The authorities in the Republika Srpska needed about 20 nanoseconds to reject the results of the census. Their main complaint was that the census counted people who fled Bosnia during the war and now live abroad. It’s probable that large majority of people living abroad are, in fact, Muslims and Croats who fled what is now Serb controlled territory and counting them would further weaken the Serbian grip within their region because in the census 16.5 percent of the population in Republika Srpska is not Serbian.

Brčko is not a tree.

The last item I can’t omit in the discussion of B&H’s map is ignoring one other element that the Dayton accords never finalized – the status of the Brčko District. (it’s pronounced BIRCH-ko.) You can’t see it very well on the map above but it’s in the northeast portion of the country. Here’s a close-up courtesy of Wikipedia and PANONIAN:

brcko_1995_2000

This bizarre little corner of the world (or at least bizarre little corner of B&H) is a self-governing administrative unit as well as being a political territory over which multiple sovereign powers (in this instance the Federation of B&H and the Republika Srpska) formally agree to equally share sovereignty and exercise their rights jointly, without dividing it up into ‘national’ zones. (Interestingly, in diplomatic circles the technical term for this is condominium.)

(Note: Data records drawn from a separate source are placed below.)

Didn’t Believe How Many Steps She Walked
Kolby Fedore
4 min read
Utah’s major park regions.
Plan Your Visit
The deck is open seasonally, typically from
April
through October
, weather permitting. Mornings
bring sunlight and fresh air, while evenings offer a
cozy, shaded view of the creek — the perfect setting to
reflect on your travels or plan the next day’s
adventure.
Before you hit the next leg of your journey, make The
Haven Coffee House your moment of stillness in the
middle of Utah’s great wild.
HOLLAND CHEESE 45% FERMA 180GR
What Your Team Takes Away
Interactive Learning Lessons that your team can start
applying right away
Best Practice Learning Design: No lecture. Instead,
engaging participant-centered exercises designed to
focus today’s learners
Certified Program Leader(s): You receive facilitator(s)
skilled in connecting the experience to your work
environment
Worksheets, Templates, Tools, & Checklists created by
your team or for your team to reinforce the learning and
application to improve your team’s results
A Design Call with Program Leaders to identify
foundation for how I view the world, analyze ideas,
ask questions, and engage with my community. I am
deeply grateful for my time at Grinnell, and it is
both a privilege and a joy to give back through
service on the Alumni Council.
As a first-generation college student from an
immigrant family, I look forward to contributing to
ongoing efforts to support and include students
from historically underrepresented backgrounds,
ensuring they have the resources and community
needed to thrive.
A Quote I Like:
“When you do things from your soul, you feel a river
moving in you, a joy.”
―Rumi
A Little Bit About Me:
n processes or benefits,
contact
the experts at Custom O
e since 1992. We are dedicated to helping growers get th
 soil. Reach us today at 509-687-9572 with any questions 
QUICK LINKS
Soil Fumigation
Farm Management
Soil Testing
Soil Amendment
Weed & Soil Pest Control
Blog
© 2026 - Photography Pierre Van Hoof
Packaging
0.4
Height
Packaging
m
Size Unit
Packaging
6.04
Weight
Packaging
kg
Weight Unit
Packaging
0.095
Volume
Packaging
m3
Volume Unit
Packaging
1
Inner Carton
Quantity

The Dayton Accords were signed in 1995 with the status of the Brčko District unsettled. Four years later after a fairly lengthy arbitration process undertaken by the High Representative for Bosnia and Herzegovina the odd solution established the Brčko District. The Federation of B&H claims 52 percent of the territory and Republika Srpska 48 percent in an area that’s governed by neither but by both simultaneously. To me, this seems like the sort of solution that could only happen in a place as confusing as B&H and yes, some of the political decisions taken over the past 17 years are as confusing as you’d expect them to be. The EU continues to maintain a peacekeeping force in the district.

I promise to get us to Mostar in the next entry.